Zhang Hong’s 張宏（1580-？）folklore painting showing a craftsman peddling and polishing mirrors.
Craft Knowledge, Experimentation, and Theory Construction
Craft Knowledge Experimentation and Theory Construction: A Rereading of the "Jingjing lingchi" 鏡鏡詅癡 (Blazoning Infatuation in Front of Mirrors)
Stimulated by a group of optical toys and instruments from Europe, such as eyeglasses, mirrors, camera obscura, magic lanterns, telescopes, and kaleidoscopes, the Jingjing lingchi is a very unique Chinese book on optics in five volumes completed by Zheng Fuguang 鄭復光 (1780–ca.1862) between 1819 and 1846, before the arrival of modern optics in China. Previous studies of the book have focused on demonstrating the scientificity of the concepts and theory adopted by its author, leaving a more interesting problem untreated: how the book and its conceptual basis was constructed. In fact, the book provides us with a very good but extremely rare example of how a Chinese mathematician in the early nineteenth century tried to construct a theory of optics by combining craft knowledge, experimentation, and mathematical methods, how he tried to create new knowledge on the basis of a scholarly appropriation of craftsmen’s know how in both inter- and intracultural dimensions, as well as how optical devices as exotic commodities were translated to objects of knowledge in a context of Confucian culture.
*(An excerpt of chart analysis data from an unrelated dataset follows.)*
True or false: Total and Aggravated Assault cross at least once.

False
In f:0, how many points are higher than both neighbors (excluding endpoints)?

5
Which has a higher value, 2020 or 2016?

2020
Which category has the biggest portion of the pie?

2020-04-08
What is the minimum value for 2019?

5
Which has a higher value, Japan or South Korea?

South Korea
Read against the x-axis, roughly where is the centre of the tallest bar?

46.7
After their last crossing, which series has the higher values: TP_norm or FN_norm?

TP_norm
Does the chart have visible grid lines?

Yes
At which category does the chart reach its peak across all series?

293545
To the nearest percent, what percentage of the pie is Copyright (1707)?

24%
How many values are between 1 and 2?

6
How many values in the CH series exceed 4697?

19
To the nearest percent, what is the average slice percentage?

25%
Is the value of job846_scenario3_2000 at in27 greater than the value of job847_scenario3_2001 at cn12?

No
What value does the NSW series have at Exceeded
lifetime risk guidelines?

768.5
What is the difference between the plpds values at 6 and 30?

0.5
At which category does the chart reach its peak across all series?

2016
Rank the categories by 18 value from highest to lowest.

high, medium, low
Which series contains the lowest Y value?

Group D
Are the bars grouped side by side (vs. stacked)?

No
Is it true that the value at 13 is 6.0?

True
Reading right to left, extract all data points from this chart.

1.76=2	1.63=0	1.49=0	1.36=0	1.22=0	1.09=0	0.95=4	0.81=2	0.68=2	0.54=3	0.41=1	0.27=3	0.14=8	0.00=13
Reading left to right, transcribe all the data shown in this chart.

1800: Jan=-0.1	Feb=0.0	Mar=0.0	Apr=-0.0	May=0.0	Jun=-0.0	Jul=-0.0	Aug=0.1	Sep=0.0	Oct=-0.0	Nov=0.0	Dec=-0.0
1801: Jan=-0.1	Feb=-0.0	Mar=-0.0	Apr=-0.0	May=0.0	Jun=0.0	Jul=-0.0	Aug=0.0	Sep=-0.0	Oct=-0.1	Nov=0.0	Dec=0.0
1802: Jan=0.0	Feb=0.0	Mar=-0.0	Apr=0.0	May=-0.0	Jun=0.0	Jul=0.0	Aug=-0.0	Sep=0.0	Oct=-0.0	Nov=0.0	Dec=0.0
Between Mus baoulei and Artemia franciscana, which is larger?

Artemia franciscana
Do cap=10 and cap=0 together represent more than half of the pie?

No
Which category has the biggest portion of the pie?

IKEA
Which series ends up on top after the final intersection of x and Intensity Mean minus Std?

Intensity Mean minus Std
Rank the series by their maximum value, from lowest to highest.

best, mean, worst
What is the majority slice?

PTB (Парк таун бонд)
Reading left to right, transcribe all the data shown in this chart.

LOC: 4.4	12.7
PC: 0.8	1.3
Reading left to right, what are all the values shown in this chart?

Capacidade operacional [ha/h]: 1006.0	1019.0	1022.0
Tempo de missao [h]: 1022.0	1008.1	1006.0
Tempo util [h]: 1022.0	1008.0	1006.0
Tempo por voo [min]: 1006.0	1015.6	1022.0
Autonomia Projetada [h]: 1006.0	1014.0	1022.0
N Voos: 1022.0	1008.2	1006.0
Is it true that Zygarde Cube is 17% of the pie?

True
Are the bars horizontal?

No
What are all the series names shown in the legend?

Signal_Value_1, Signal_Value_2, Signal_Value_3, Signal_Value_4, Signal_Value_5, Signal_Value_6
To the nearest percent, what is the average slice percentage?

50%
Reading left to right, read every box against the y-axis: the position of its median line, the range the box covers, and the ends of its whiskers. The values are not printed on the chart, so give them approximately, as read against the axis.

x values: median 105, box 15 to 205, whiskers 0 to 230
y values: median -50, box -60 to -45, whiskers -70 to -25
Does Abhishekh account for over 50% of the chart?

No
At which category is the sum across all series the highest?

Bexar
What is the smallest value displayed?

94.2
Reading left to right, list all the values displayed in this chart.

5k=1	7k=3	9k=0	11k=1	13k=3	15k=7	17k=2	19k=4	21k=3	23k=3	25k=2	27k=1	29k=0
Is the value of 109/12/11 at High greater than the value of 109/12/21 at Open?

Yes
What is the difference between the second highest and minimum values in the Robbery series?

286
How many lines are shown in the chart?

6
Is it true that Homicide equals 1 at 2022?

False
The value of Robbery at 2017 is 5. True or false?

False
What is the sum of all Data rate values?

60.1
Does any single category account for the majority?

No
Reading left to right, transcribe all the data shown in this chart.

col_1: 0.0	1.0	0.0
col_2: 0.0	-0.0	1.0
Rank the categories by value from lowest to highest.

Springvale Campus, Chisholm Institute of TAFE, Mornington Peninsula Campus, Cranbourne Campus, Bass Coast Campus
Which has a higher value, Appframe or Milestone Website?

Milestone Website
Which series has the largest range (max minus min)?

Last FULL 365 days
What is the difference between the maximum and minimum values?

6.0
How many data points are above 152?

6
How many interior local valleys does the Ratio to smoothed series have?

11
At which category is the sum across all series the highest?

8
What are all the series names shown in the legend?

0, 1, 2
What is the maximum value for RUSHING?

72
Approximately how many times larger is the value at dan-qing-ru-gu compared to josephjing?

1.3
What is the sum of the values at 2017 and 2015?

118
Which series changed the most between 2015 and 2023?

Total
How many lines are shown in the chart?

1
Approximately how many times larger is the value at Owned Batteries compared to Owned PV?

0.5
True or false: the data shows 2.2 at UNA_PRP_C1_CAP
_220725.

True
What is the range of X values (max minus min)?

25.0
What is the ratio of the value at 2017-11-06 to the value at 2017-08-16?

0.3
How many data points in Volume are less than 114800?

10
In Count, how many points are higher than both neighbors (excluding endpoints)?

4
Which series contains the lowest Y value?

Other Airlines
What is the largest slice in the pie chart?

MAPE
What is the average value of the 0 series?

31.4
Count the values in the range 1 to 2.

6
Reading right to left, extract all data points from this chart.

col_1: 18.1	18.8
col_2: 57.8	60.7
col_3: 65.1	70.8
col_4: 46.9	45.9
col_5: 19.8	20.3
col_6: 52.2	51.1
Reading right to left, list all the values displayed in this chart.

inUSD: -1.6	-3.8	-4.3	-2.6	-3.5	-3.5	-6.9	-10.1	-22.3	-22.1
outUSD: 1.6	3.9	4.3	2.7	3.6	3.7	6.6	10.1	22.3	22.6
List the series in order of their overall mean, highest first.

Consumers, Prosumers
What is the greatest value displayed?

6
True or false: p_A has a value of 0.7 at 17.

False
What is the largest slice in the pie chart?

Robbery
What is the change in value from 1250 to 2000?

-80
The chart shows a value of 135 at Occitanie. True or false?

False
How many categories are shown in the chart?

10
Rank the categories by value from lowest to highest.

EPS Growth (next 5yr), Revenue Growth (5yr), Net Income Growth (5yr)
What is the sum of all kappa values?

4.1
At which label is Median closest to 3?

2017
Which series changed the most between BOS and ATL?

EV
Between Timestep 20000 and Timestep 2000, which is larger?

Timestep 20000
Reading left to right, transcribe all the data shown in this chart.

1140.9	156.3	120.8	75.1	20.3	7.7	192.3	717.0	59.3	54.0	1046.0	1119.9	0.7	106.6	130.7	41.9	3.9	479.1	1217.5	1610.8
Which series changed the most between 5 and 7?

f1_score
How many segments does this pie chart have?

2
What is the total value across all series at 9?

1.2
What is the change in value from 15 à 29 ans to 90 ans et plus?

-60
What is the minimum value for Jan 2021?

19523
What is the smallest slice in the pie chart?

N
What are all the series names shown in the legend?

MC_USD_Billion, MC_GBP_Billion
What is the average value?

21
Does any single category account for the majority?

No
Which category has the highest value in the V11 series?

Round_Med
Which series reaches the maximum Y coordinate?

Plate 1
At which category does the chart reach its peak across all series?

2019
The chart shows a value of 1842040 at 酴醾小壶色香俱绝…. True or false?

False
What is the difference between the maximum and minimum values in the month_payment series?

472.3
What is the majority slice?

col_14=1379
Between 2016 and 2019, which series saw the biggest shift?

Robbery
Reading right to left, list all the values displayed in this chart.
This project provided a systematic analysis of the book and one of its early drafts preserved in the Anhui Provincial Museum. Emphasis was on the roles played by craft knowledge and experimentation in Zheng Fuguang’s theory construction. The kind of knowledge Zheng Fuguang collected from craftsmen was discussed, as well as the kind of transmission network he relied on, how he obtained necessary information through drawings and model-disassembly, the features and purpose of his experiments, and how he put all of this together and formed his own theory. Some of his experiments were reconstructed to test the process of his theory building. Finally, the issue of the effectiveness of his algorithms for optical calculations was addressed.